### PROBLEM STATEMENT
Retype the following records exactly and exclude the pictures.

### EXTRACTED ENTRIES
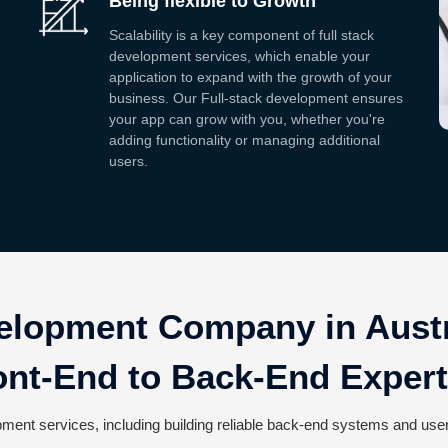
Being flexible to Growth
Scalability is a key component of full stack
development services, which enable your
application to expand with the growth of your
business. Our Full-stack development ensures
your app can grow with you, whether you're
adding functionality or managing additional
users.
elopment Company in Austr
ont-End to Back-End Expert
ment services, including building reliable back-end systems and user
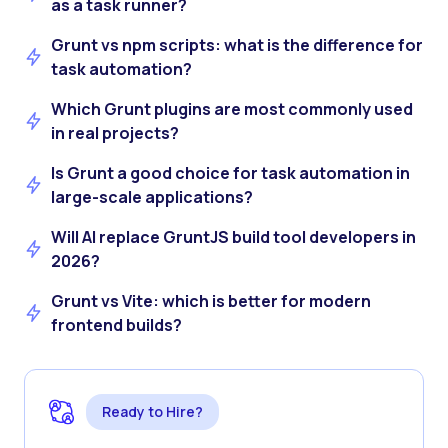
as a task runner?
Grunt vs npm scripts: what is the difference for
task automation?
Which Grunt plugins are most commonly used
in real projects?
Is Grunt a good choice for task automation in
large-scale applications?
Will AI replace GruntJS build tool developers in
2026?
Grunt vs Vite: which is better for modern
frontend builds?
Ready to Hire?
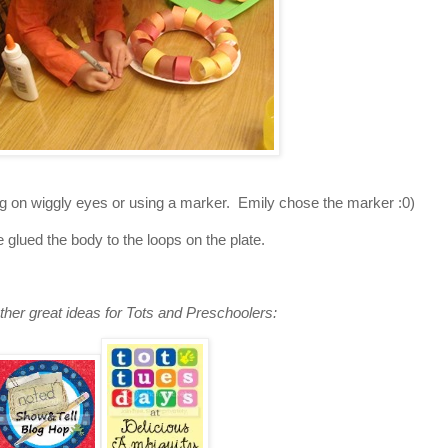
uing on wiggly eyes or using a marker. Emily chose the marker :0)
e glued the body to the loops on the plate.
ther great ideas for Tots and Preschoolers:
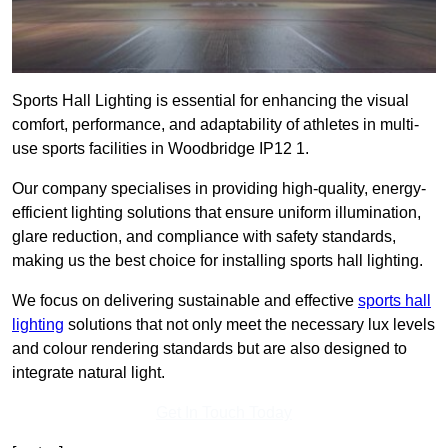
Sports Hall Lighting is essential for enhancing the visual
comfort, performance, and adaptability of athletes in multi-
use sports facilities in Woodbridge IP12 1.
Our company specialises in providing high-quality, energy-
efficient lighting solutions that ensure uniform illumination,
glare reduction, and compliance with safety standards,
making us the best choice for installing sports hall lighting.
We focus on delivering sustainable and effective
sports hall
lighting
solutions that not only meet the necessary lux levels
and colour rendering standards but are also designed to
integrate natural light.
Get In Touch Today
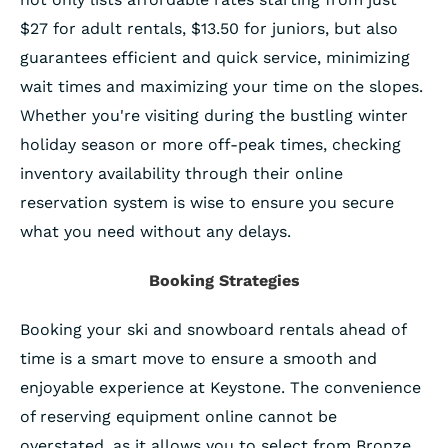
$27 for adult rentals, $13.50 for juniors, but also
guarantees efficient and quick service, minimizing
wait times and maximizing your time on the slopes.
Whether you're visiting during the bustling winter
holiday season or more off-peak times, checking
inventory availability through their online
reservation system is wise to ensure you secure
what you need without any delays.
Booking Strategies
Booking your ski and snowboard rentals ahead of
time is a smart move to ensure a smooth and
enjoyable experience at Keystone. The convenience
of reserving equipment online cannot be
overstated, as it allows you to select from Bronze,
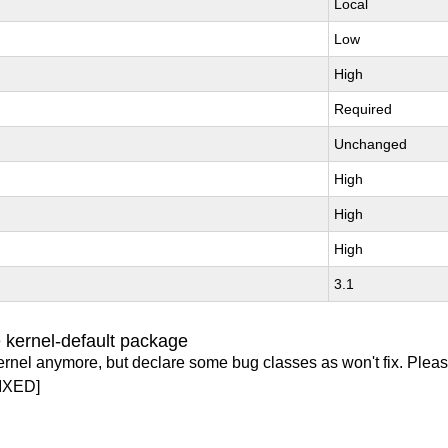
Local
Low
High
Required
Unchanged
High
High
High
3.1
 kernel-default package
ernel anymore, but declare some bug classes as won't fix. Pleas
IXED]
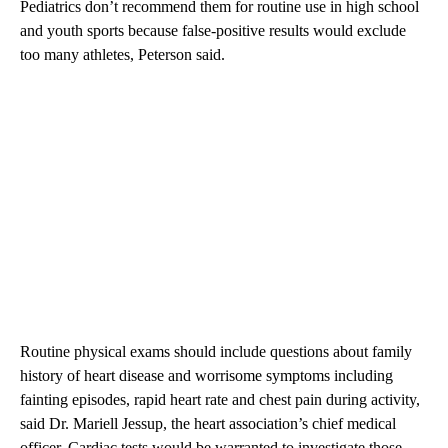
Pediatrics don’t recommend them for routine use in high school
and youth sports because false-positive results would exclude
too many athletes, Peterson said.
Routine physical exams should include questions about family
history of heart disease and worrisome symptoms including
fainting episodes, rapid heart rate and chest pain during activity,
said Dr. Mariell Jessup, the heart association’s chief medical
officer. Cardiac tests would be warranted to investigate those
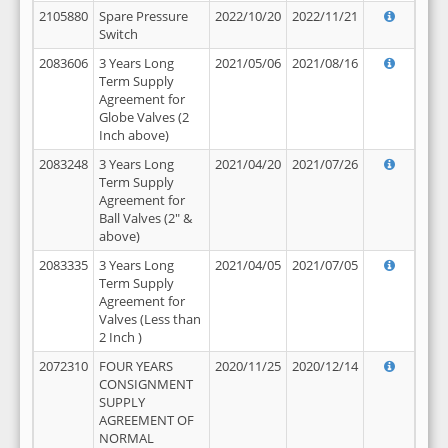
2105880
Spare Pressure
2022/10/20
2022/11/21
Switch
2083606
3 Years Long
2021/05/06
2021/08/16
Term Supply
Agreement for
Globe Valves (2
Inch above)
2083248
3 Years Long
2021/04/20
2021/07/26
Term Supply
Agreement for
Ball Valves (2" &
above)
2083335
3 Years Long
2021/04/05
2021/07/05
Term Supply
Agreement for
Valves (Less than
2 Inch )
2072310
FOUR YEARS
2020/11/25
2020/12/14
CONSIGNMENT
SUPPLY
AGREEMENT OF
NORMAL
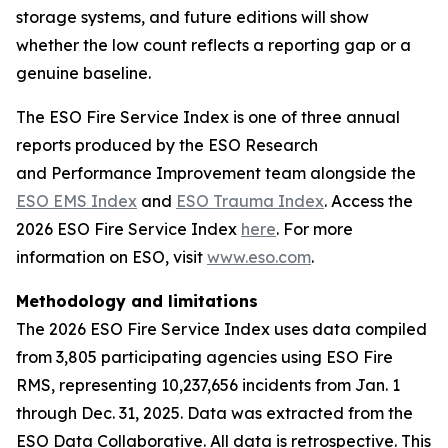
storage systems, and future editions will show
whether the low count reflects a reporting gap or a
genuine baseline.
The ESO Fire Service Index is one of three annual
reports produced by the ESO Research
and Performance Improvement team alongside the
ESO EMS Index
and
ESO Trauma Index
. Access the
2026 ESO Fire Service Index
here
. For more
information on ESO, visit
www.eso.com
.
Methodology and limitations
The 2026 ESO Fire Service Index uses data compiled
from 3,805 participating agencies using ESO Fire
RMS, representing 10,237,656 incidents from Jan. 1
through Dec. 31, 2025. Data was extracted from the
ESO Data Collaborative. All data is retrospective. This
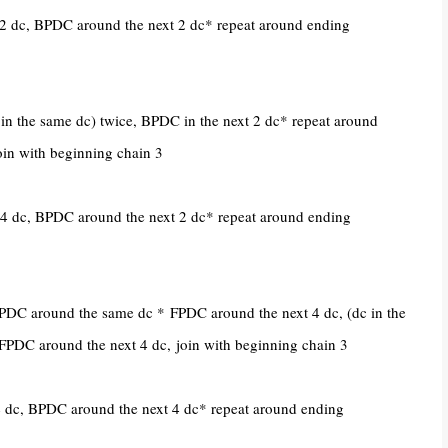
2 dc, BPDC around the next 2 dc* repeat around ending
n the same dc) twice, BPDC in the next 2 dc* repeat around
oin with beginning chain 3
4 dc, BPDC around the next 2 dc* repeat around ending
 BPDC around the same dc *
FPDC around the next 4 dc, (
dc in the
FPDC around the next 4 dc,
join with beginning chain 3
 dc, BPDC around the next 4 dc* repeat around ending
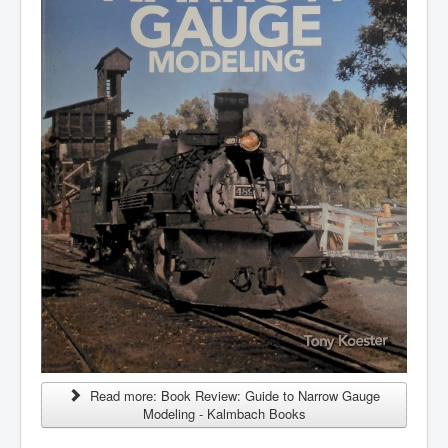
Read more: Book Review: Guide to Narrow Gauge
Modeling - Kalmbach Books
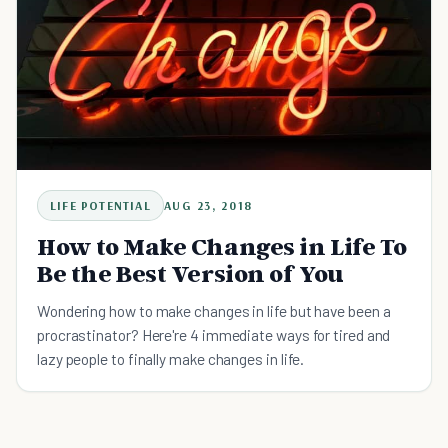
LIFE POTENTIAL
AUG 23, 2018
How to Make Changes in Life To
Be the Best Version of You
Wondering how to make changes in life but have been a
procrastinator? Here're 4 immediate ways for tired and
lazy people to finally make changes in life.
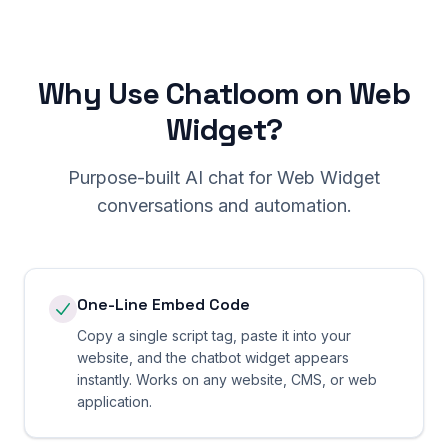
Why Use Chatloom on Web
Widget?
Purpose-built AI chat for Web Widget
conversations and automation.
One-Line Embed Code
Copy a single script tag, paste it into your
website, and the chatbot widget appears
instantly. Works on any website, CMS, or web
application.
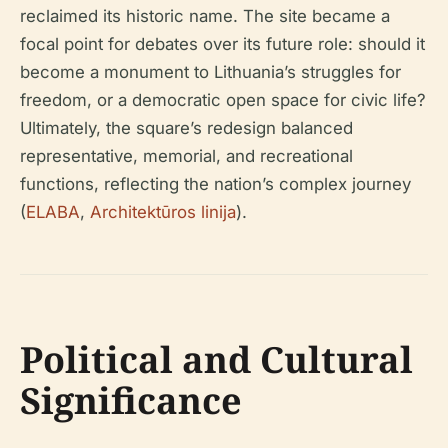
reclaimed its historic name. The site became a
focal point for debates over its future role: should it
become a monument to Lithuania’s struggles for
freedom, or a democratic open space for civic life?
Ultimately, the square’s redesign balanced
representative, memorial, and recreational
functions, reflecting the nation’s complex journey
(
ELABA
,
Architektūros linija
).
Political and Cultural
Significance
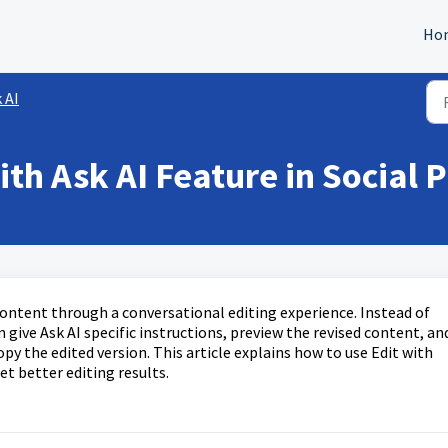
Ho
 AI
th Ask AI Feature in Social 
 content through a conversational editing experience. Instead of
give Ask AI specific instructions, preview the revised content, an
py the edited version. This article explains how to use Edit with
t better editing results.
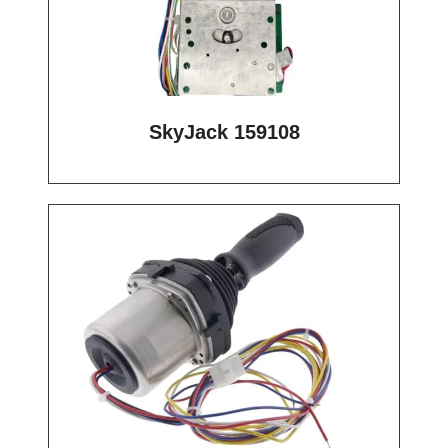
SkyJack 159108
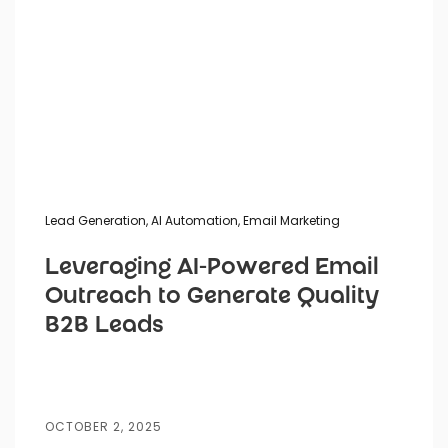
Lead Generation
,
AI Automation
,
Email Marketing
Leveraging AI-Powered Email
Outreach to Generate Quality
B2B Leads
OCTOBER 2, 2025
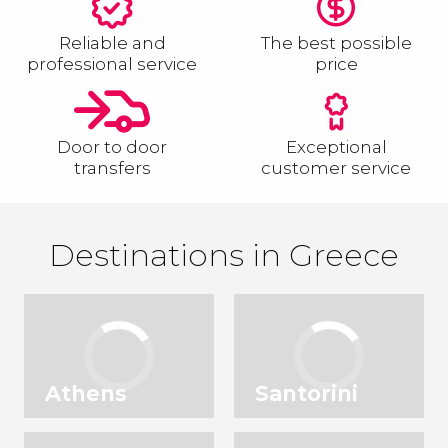
Reliable and
The best possible
professional service
price
Door to door
Exceptional
transfers
customer service
Destinations in Greece
Athens
Santorini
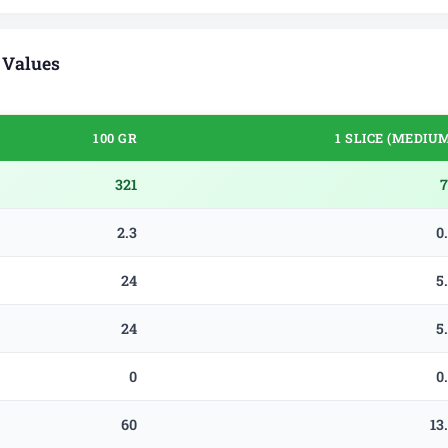
 Values
100 GR
1 SLICE (MEDIU
321
7
2.3
0
24
5
24
5
0
0
60
13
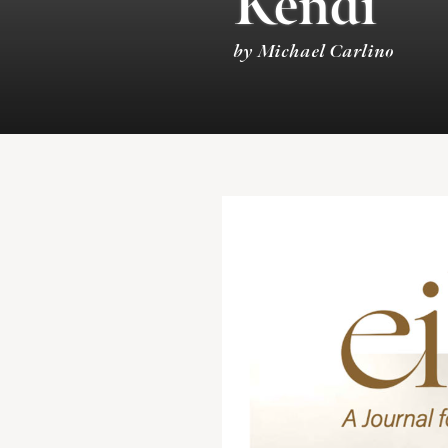
Kendi
by Michael Carlino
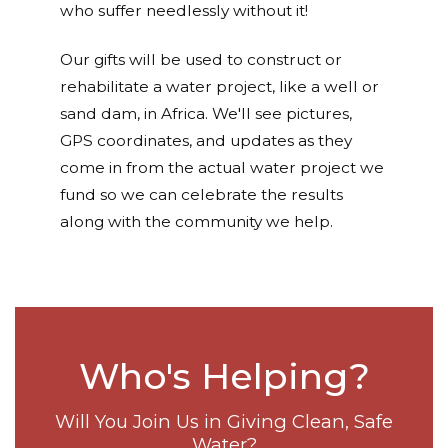
who suffer needlessly without it!
Our gifts will be used to construct or
rehabilitate a water project, like a well or
sand dam, in Africa. We'll see pictures,
GPS coordinates, and updates as they
come in from the actual water project we
fund so we can celebrate the results
along with the community we help.
Who's Helping?
Will You Join Us in Giving Clean, Safe
Water?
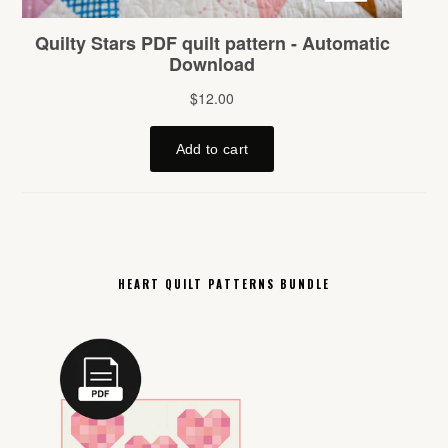
HEART QUILT PATTERNS BUNDLE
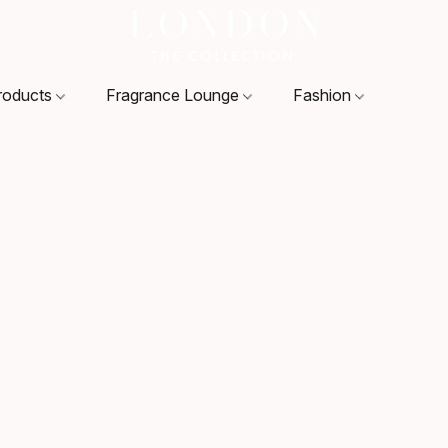
roducts
Fragrance Lounge
Fashion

### SOLUTION TO THE EXERCISE
Being flexible to Growth
Scalability is a key component of full stack
development services, which enable your
application to expand with the growth of your
business. Our Full-stack development ensures
your app can grow with you, whether you're
adding functionality or managing additional
users.
elopment Company in Austr
ont-End to Back-End Expert
ment services, including building reliable back-end systems and user
as a task runner?
Grunt vs npm scripts: what is the difference for
task automation?
Which Grunt plugins are most commonly used
in real projects?
Is Grunt a good choice for task automation in
large-scale applications?
Will AI replace GruntJS build tool developers in
2026?
Grunt vs Vite: which is better for modern
frontend builds?
Ready to Hire?
uing on wiggly eyes or using a marker. Emily chose the marker :0)
e glued the body to the loops on the plate.
ther great ideas for Tots and Preschoolers:
Sports Hall Lighting is essential for enhancing the visual
comfort, performance, and adaptability of athletes in multi-
use sports facilities in Woodbridge IP12 1.
Our company specialises in providing high-quality, energy-
efficient lighting solutions that ensure uniform illumination,
glare reduction, and compliance with safety standards,
making us the best choice for installing sports hall lighting.
We focus on delivering sustainable and effective
sports hall
lighting
solutions that not only meet the necessary lux levels
and colour rendering standards but are also designed to
integrate natural light.
Get In Touch Today
$27 for adult rentals, $13.50 for juniors, but also
guarantees efficient and quick service, minimizing
wait times and maximizing your time on the slopes.
Whether you're visiting during the bustling winter
holiday season or more off-peak times, checking
inventory availability through their online
reservation system is wise to ensure you secure
what you need without any delays.
Booking Strategies
Booking your ski and snowboard rentals ahead of
time is a smart move to ensure a smooth and
enjoyable experience at Keystone. The convenience
of reserving equipment online cannot be
overstated, as it allows you to select from Bronze,
Local
Low
High
Required
Unchanged
High
High
High
3.1
 kernel-default package
ernel anymore, but declare some bug classes as won't fix. Pleas
IXED]
Pediatrics don’t recommend them for routine use in high school
and youth sports because false-positive results would exclude
too many athletes, Peterson said.
Routine physical exams should include questions about family
history of heart disease and worrisome symptoms including
fainting episodes, rapid heart rate and chest pain during activity,
said Dr. Mariell Jessup, the heart association’s chief medical
officer. Cardiac tests would be warranted to investigate those
2105880
Spare Pressure
2022/10/20
2022/11/21
Switch
2083606
3 Years Long
2021/05/06
2021/08/16
Term Supply
Agreement for
Globe Valves (2
Inch above)
2083248
3 Years Long
2021/04/20
2021/07/26
Term Supply
Agreement for
Ball Valves (2" &
above)
2083335
3 Years Long
2021/04/05
2021/07/05
Term Supply
Agreement for
Valves (Less than
2 Inch )
2072310
FOUR YEARS
2020/11/25
2020/12/14
CONSIGNMENT
SUPPLY
AGREEMENT OF
NORMAL
storage systems, and future editions will show
whether the low count reflects a reporting gap or a
genuine baseline.
The ESO Fire Service Index is one of three annual
reports produced by the ESO Research
and Performance Improvement team alongside the
ESO EMS Index
and
ESO Trauma Index
. Access the
2026 ESO Fire Service Index
here
. For more
information on ESO, visit
www.eso.com
.
Methodology and limitations
The 2026 ESO Fire Service Index uses data compiled
from 3,805 participating agencies using ESO Fire
RMS, representing 10,237,656 incidents from Jan. 1
through Dec. 31, 2025. Data was extracted from the
ESO Data Collaborative. All data is retrospective. This
2 dc, BPDC around the next 2 dc* repeat around ending
n the same dc) twice, BPDC in the next 2 dc* repeat around
oin with beginning chain 3
4 dc, BPDC around the next 2 dc* repeat around ending
 BPDC around the same dc *
FPDC around the next 4 dc, (
dc in the
FPDC around the next 4 dc,
join with beginning chain 3
 dc, BPDC around the next 4 dc* repeat around ending
Read more: Book Review: Guide to Narrow Gauge
Modeling - Kalmbach Books
LIFE POTENTIAL
AUG 23, 2018
How to Make Changes in Life To
Be the Best Version of You
Wondering how to make changes in life but have been a
procrastinator? Here're 4 immediate ways for tired and
lazy people to finally make changes in life.
Why Use Chatloom on Web
Widget?
Purpose-built AI chat for Web Widget
conversations and automation.
One-Line Embed Code
Copy a single script tag, paste it into your
website, and the chatbot widget appears
instantly. Works on any website, CMS, or web
application.
reclaimed its historic name. The site became a
focal point for debates over its future role: should it
become a monument to Lithuania’s struggles for
freedom, or a democratic open space for civic life?
Ultimately, the square’s redesign balanced
representative, memorial, and recreational
functions, reflecting the nation’s complex journey
(
ELABA
,
Architektūros linija
).
Political and Cultural
Significance
Ho
 AI
th Ask AI Feature in Social 
 content through a conversational editing experience. Instead of
give Ask AI specific instructions, preview the revised content, an
py the edited version. This article explains how to use Edit with
t better editing results.
SkyJack 159108
Lead Generation
,
AI Automation
,
Email Marketing
Leveraging AI-Powered Email
Outreach to Generate Quality
B2B Leads
OCTOBER 2, 2025
Reliable and
The best possible
professional service
price
Door to door
Exceptional
transfers
customer service
Destinations in Greece
Athens
Santorini
 Values
100 GR
1 SLICE (MEDIU
321
7
2.3
0
24
5
24
5
0
0
60
13
Kendi
by Michael Carlino
who suffer needlessly without it!
Our gifts will be used to construct or
rehabilitate a water project, like a well or
sand dam, in Africa. We'll see pictures,
GPS coordinates, and updates as they
come in from the actual water project we
fund so we can celebrate the results
along with the community we help.
Who's Helping?
Will You Join Us in Giving Clean, Safe
Water?
HEART QUILT PATTERNS BUNDLE
roducts
Fragrance Lounge
Fashion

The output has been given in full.